I would not compare the x86_64 extension to the AArch64 architecture.
Unfortunately not all the specs are public yet and I can't point people
to the exception model which gives the full description of the AArch64
architecture.

Comparing with IA-64 is not entirely correct either but I would say the
AArch32/AArch64 diff is much closer to the x86/IA-64 diff than to the
x86_32/x86_64 one.

Just to give some highlights:

AArch32 (classic ARM) has r0-r14 32-bit general purpose registers (x14
is the stack pointer) and pc as the program counter. AArch64 has x0-x30
64-bit general purpose registers with the stack pointer (sp) as a
special one, similar to pc.
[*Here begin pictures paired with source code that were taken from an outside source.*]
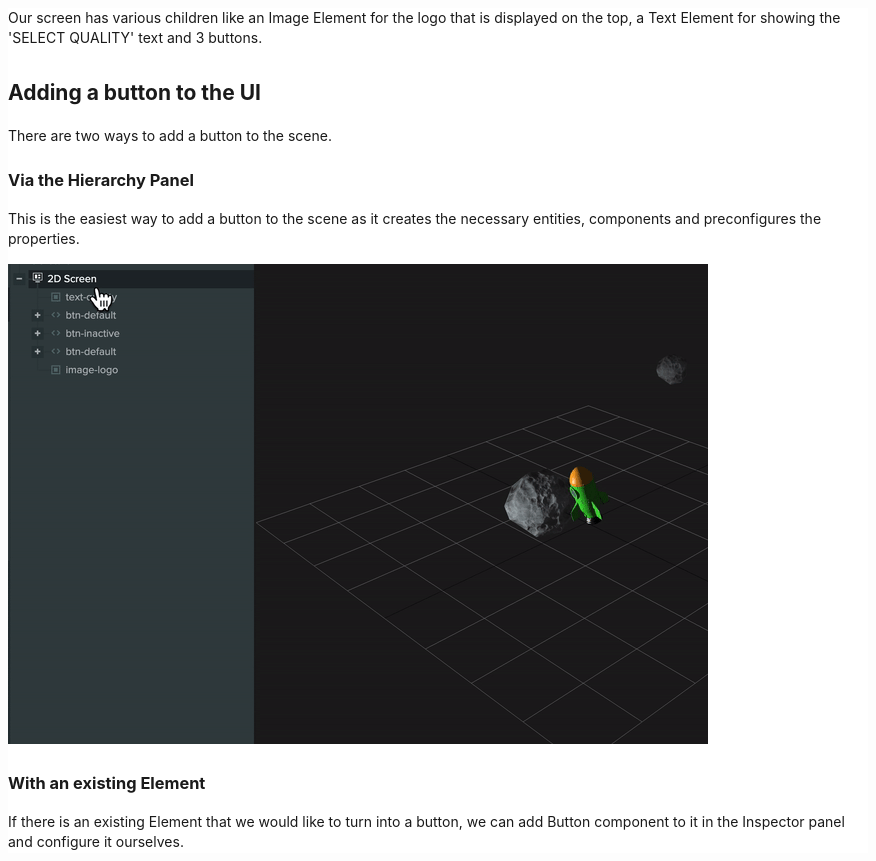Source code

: Our screen has various children like an Image Element for the logo that is displayed on the top, a Text Element for showing the 'SELECT QUALITY' text and 3 buttons.

## Adding a button to the UI

There are two ways to add a button to the scene.

### Via the Hierarchy Panel

This is the easiest way to add a button to the scene as it creates the necessary entities, components and preconfigures the properties.

<img loading="lazy" src="/img/tutorials/ui/buttons/adding-button-via-hierarchy.gif" />

### With an existing Element

If there is an existing Element that we would like to turn into a button, we can add Button component to it in the Inspector panel and configure it ourselves.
To access the lower 32-bit part of general
registers on AArch64 we use w0-w30.

Following the register structure, the procedure calling standard (that's
a public document I mentioned in the cover) is also different. AArch32
uses r0-r3 as arguments with r4-r11 as the callee-saved registers. On
AArch64 we have x0-x7 as arguments, x8-x15 caller saved (a new addition
to AArch64), x19-x28 callee-saved. The rest are temporary or return
address (lr) registers.

The instruction set (called A64), while some mnemonics have been reused,
is a lot different. There are new instructions, there is no conditional
execution apart from the branch instruction (unlike A32 where pretty
much every instruction has a condition field encoded in the opcode).
Even the A64 instruction encodings are different from A32/T32. The best
thing about this is that they have been in a way that is optimal for
real apps without worrying about backwards compatibility.

The FPU (FP/SIMD) support is also re-designed with simplified exception
handling, new ISA.

In terms of exception model, AArch32 has USR mode for user apps and a
multitude of modes - SVC, IRQ, FIQ, ABT - for the kernel,  each with
their own banked lr (link register), sp and spsr (saved processor
state). AArch64 simplified this drastically with EL0 for user and just
EL1 for kernel with separate sp registers for each. All exceptions
handled by the kernel are taken in a single EL1 mode, no need to juggle
with switching between IRQ etc. and SVC like on AArch32. In addition,
there is a dedicated AArch64 ELR register for automatic saving of the
exception return address, unlike AArch32 where we had to temporarily
free r0 (by saving on the stack) just to be able to preserve the
information when switching between IRQ etc. and SVC.

As for the Linux implementation, the AArch32 and AArch64 ABIs are
entirely different - AArch64 uses generic syscalls (unistd.h), lots of
generic user structures, different ELF relocations (loadable modules).
The MMU is completely different from the classic ARM MMU (closer to
LPAE) and we have the advantage of not having to implement the MMU
support in a backwards compatible way, simplifying code like mm/mmu.c
greatly (and not only).

In conclusion, AArch64 hardware features together with the ongoing
effort on SoC and firmware standardisation allow for a much cleaner OS
implementation. I'm now looking forward to maintaining the AArch64
kernel port for the many years to come in the same clean way and driving
it into new directions (server space).